Raag, the garden City

(A short story by Sidharth Vardhan)



For good or for bad, you will never forget your first visit to the garden city ‘Raag’ – yes, you must have heard about it, people talk about it all the time. It is a strange city, you can’t direct anyone to it, it can only be discovered accidentally, and discovered only when you are looking for it in pairs. It is only in pairs that you are allowed entry, for it is a city of pairs. The butterflies, sparrows, and squirrels are all only to be found in pairs. Even the flowers smiling to the sunlight have their faces close together in pairs as if whispering secrets to each other. Raag’s popularity with the poets has made it so attractive to people that everywhere one finds people wandering around in pairs specifically, though often also secretly, looking for it.


raag-the-garden-city-sidharth-Vardhan

Though at times, found after a great wait and though it is often advised otherwise, the travelers who reach it often seem to be in a rush to explore it all at once. Maybe it is just the excitement at the sight of the city’s impossible beauty – even though the very objects that make the city are most commonplace; it makes travelers behave in new ways with their fellow partners. As if under a spell – needless to say, a magical one; glances are stolen, smiles returned, promises made, secrets and kisses shared … and before you know it, you and your co-traveler are building your house in the woods by the lake; resolving never to leave. For what could be better than this joy that seems to promise to never die!

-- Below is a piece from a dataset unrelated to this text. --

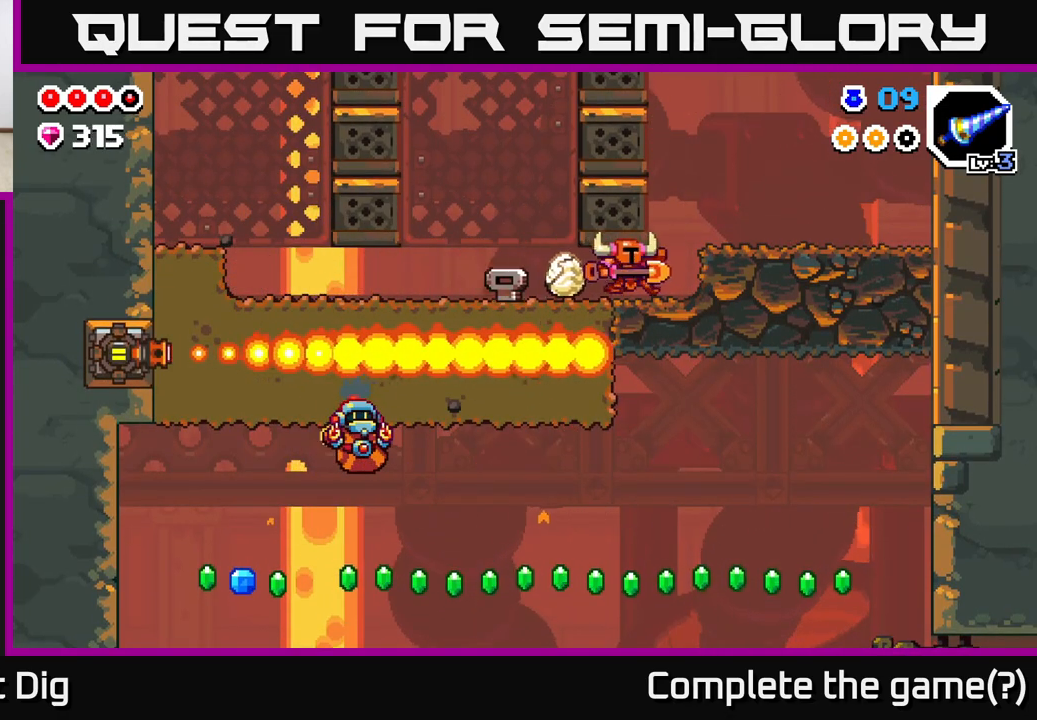
{"buttons": [], "left_stick": "center", "right_stick": "center", "events": [[200, "left_stick", "center"]]}
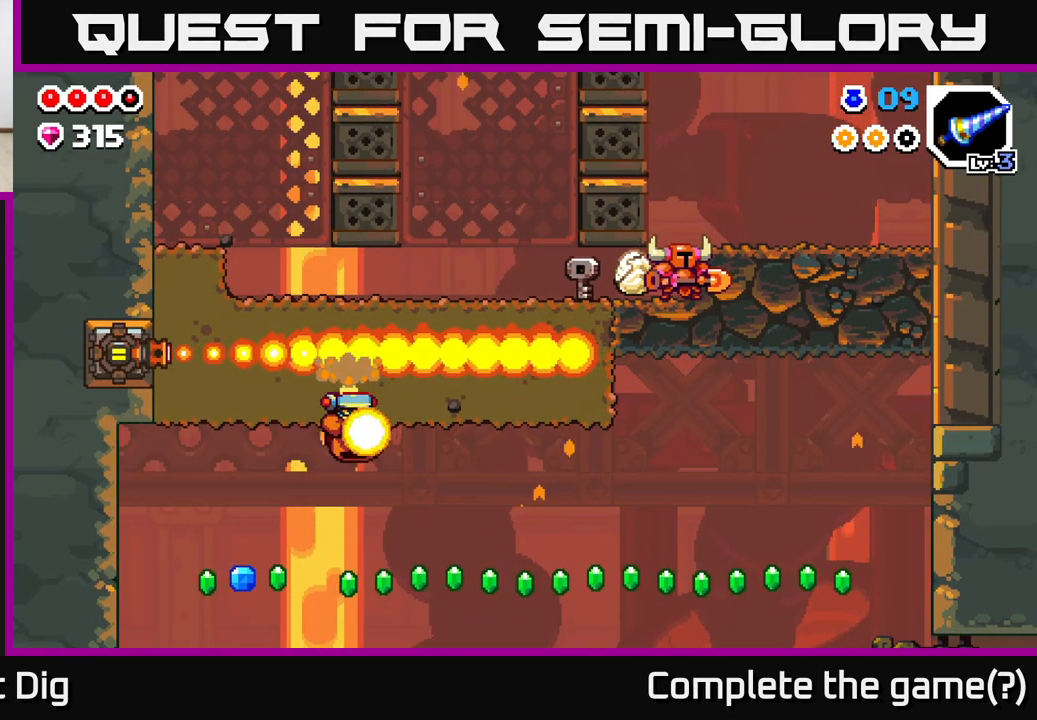
{"buttons": [], "left_stick": "center", "right_stick": "center", "events": []}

Except some of them leave – because one can’t bear the excitement or because, stupid as it obviously is, one wants to travel on. Those, whose co-travelers have left, must leave too – or find a dark corner in a city that can find beauty only in pairs.


Soon those who had left want to return to Raag. And they do come back with a new co-traveler this time – but the city is no longer there. The woods, flowers, butterflies, sparrows, squirrels, and lake are still there and the same; you even recognize that house which you build with your own hands – but the city, it no longer inspires that old ecstasy. You know the convention – the promises, the smiles, the kisses … but now it doesn’t come naturally; at times you are unable to go through it. You rush away wondering whether you were deceived the first time, or if you have lost your way this time. You find yourself leaving the city, shaking your head in refusal to see that city is still same – and, maybe, even already thinking of trying to find Raag somewhere else or perhaps already realizing that you will rather live in denial than admit the truth – that the city is still the same, that it is you who have changed.